## PASSAGE SHOWN
'''

[Date Prev][Date Next][Thread Prev][Thread Next][Date Index][Thread Index]
Re: Excerpts Fr Judge "Finding Of Facts"
>Hi All, This from Tourbus an email service from Patrick Crispen and Bob
>Rankin. He read all the 410 pages and pulled 3 excerpts...
Yes, all quite good selections. I'm wading my way through the FoF (up to
about page 75, not including jumping around a bit).
>168. ....
A paragraph that shows that the company did not do something to benefit itself
as much as hurting the other guys. I was bemused by Gates' remarks on Friday
evening, where he claimed the We compete vigorously, but fairly. Where I come
from, "fairly" doesn't include slamming the other guys. The right way to sell
more tires is to show everyone how great MY tires are, not by telling you
the Adam's tires (for example) are just awful.....
That this paragraph is here is also an affirmation that the term "Operating
System" doesn't mean what company says it means; the computer industry as a
whole uses this as an accepted term.

'''

## BRIEF
Reproduce the reply about the judge's findings of fact, word for word, taking everything from "A paragraph that" down to "an accepted term.". The material after this point is not needed for any task.

## PROVIDED MATERIAL
'''

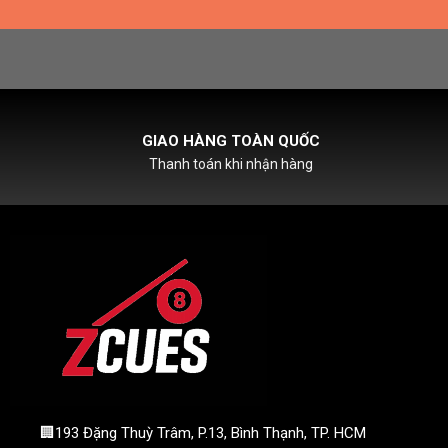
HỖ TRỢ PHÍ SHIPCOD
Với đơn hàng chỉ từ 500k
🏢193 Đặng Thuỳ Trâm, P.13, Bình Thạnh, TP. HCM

'''

## FINISHED EXERCISE
A paragraph that shows that the company did not do something to benefit itself
as much as hurting the other guys. I was bemused by Gates' remarks on Friday
evening, where he claimed the We compete vigorously, but fairly. Where I come
from, "fairly" doesn't include slamming the other guys. The right way to sell
more tires is to show everyone how great MY tires are, not by telling you
the Adam's tires (for example) are just awful.....
That this paragraph is here is also an affirmation that the term "Operating
System" doesn't mean what company says it means; the computer industry as a
whole uses this as an accepted term.